- _DOCUMENT EXTRACT_
There is another problem with the current Stockfish binary in this context. It is absolutely static and crashes on me without any error message when I start e.g. a BMI2 version on an Intel Core i5-3450 @ 3.10GHz (Ivy Bridge). Only in the debugger, you can see what's going on: Unhandled exception at 0x0000013F1D32B5 in stockfish.exe: 0xC000001D: Illegal Instruction. A "normal user" would be completely overwhelmed by this. A program simply crashes without at least displaying a message as to why. No software should behave like this in 2021, in my humble opinion. It's really not that hard to check the processor capabilities at startup, i.e. at runtime (and not at compile time), this very simple Github project shows how to do it: https://github.com/Mysticial/FeatureDetector

ghost commented 3 years ago

So if I were to think this through and wish for something, this old-fashioned #ifdef #else NNUE C-programming style from the 80's should soon be replaced with real C++ concepts like Strategy Design Patterns as far as the different CPU configurations are concerned. It's already a mess, how else to maintain it in the future? I could make a PR proposal, but I'm not sure if it would be widely accepted and worth the effort. I'm new to this Stockfish community and can't really assess how it works right now...

- _INFORMATION SHOWN_

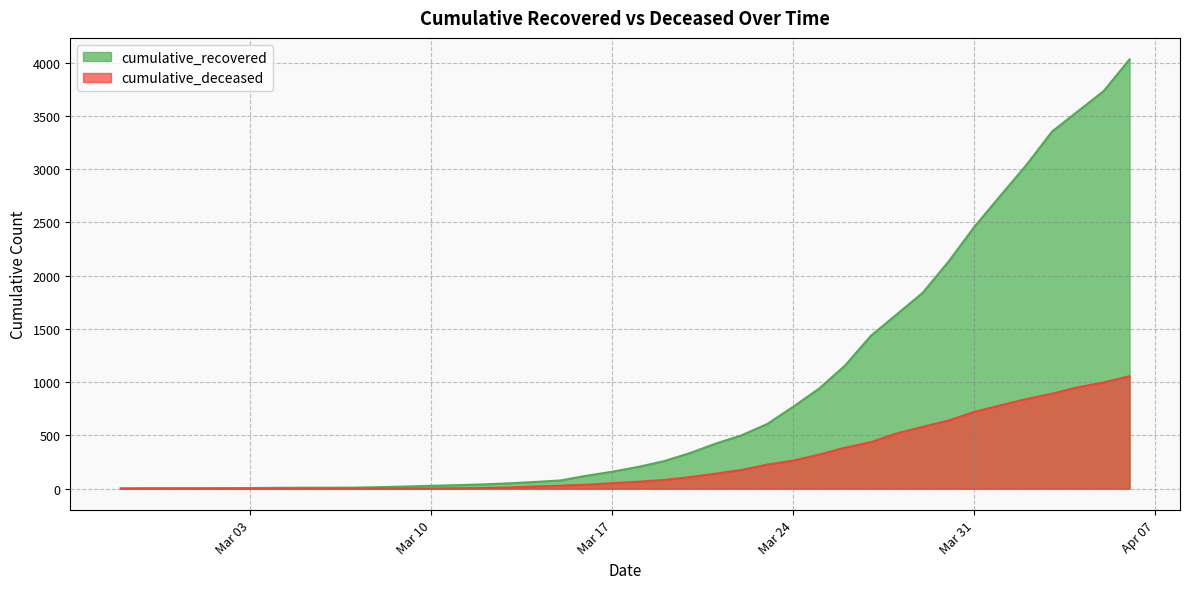

Where does the cumulative_recovered series first go above 204?

2020-03-19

- _DIRECTIVE 1_
In the Stockfish crash discussion, on which processor does the BMI2 version crash?
- _DIRECTIVE 2_
Resume the Stockfish crash discussion, picking up after its last sentence.
The material comes from a different source than the Stockfish crash discussion.

- _RESPONSE AREA 1_
An Intel Core i5-3450 @ 3.10GHz (Ivy Bridge).

- _RESPONSE AREA 2_
NightlyKing commented 3 years ago

I think a single binary that is the fastest on all CPU configs would be very neat. It would certainly avoid confusion for people that just use it as a tool for human v human chess and probably don't know which CPU they have. If you make a PR, keep in mind that on Zen and Zen2 bmi2 is a slowdown while on Zen3 it is natively implemented and is faster. Also, during compilation there should be an argument to restrict it to say bmi2 and 'lower' since most CPUs are incapable to profile-build (pgo) AVX512.

ghost commented 3 years ago

I think a single binary that doesn't crash on any CPU and unleashes the best capabilities of Stockfish without silly user queries would simply be in the spirit of the times and what to expect in 2021. I could suggest a PR for this binary, but also don't want to waste my time when someone who will end up deciding this is already signaling "nah, we don't really need that...".

Could someone who has to decide this please comment? My time is valuable to me... Thanks!

Sopel97 commented 3 years ago

This would require the compiler to support all archs being compiled for, separate cpp files for things that need to be compiled with -mavx2, -mavx512 and so on, issues with neon, and I have no clue what the linker and LTO would do

ppigazzini commented 3 years ago

I find it particularly funny, by the way, that it's the versions that don't use AVX2 and don't use SSE41 that are called "modern". After all, these are the CPUs that are over 10 years old.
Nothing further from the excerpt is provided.